[Source information]
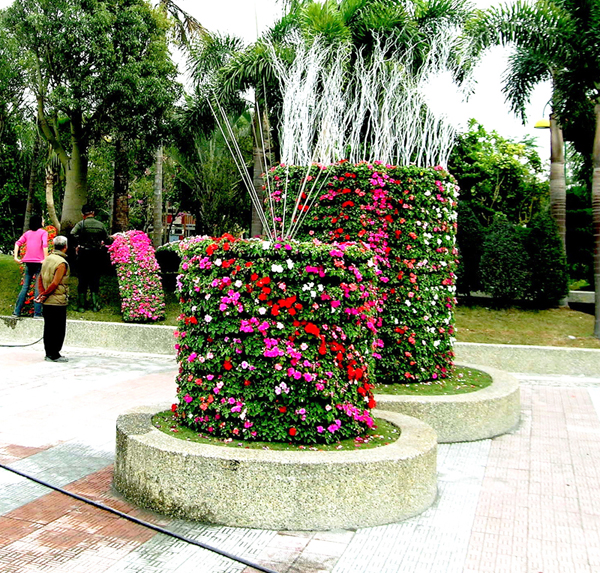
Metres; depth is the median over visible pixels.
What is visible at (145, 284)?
flower bush
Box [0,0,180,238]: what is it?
tree
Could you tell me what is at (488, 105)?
sky
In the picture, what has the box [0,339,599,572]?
tiled pavement
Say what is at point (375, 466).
planter
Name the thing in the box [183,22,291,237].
palm tree
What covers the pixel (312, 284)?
flower planter
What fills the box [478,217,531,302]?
shrub
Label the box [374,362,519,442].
planter
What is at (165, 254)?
shrub
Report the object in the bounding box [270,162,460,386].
column
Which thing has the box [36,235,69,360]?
man
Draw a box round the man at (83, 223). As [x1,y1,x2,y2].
[69,205,108,312]
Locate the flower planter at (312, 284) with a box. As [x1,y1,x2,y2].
[172,235,381,444]
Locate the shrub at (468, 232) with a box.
[453,201,484,296]
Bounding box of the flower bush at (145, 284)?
[106,230,166,323]
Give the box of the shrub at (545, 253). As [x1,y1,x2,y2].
[522,212,567,305]
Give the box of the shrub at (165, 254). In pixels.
[154,242,182,279]
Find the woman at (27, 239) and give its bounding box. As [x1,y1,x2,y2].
[12,213,49,317]
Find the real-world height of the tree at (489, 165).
5.639 m
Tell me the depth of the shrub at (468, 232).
14.07 m
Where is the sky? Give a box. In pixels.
[0,0,593,168]
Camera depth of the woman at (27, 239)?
10.56 m
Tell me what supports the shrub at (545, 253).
on the lawn
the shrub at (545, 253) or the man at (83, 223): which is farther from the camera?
the shrub at (545, 253)
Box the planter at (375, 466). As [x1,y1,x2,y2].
[113,400,437,529]
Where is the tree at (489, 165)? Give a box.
[450,120,549,227]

[Exercise description] An exact copy of the lines from the one with "Camera depth of the woman at (27, 239)?" to the final line of the entries is all that the answer should hold.

[Task response]
Camera depth of the woman at (27, 239)?
10.56 m
Tell me what supports the shrub at (545, 253).
on the lawn
the shrub at (545, 253) or the man at (83, 223): which is farther from the camera?
the shrub at (545, 253)
Box the planter at (375, 466). As [x1,y1,x2,y2].
[113,400,437,529]
Where is the tree at (489, 165)? Give a box.
[450,120,549,227]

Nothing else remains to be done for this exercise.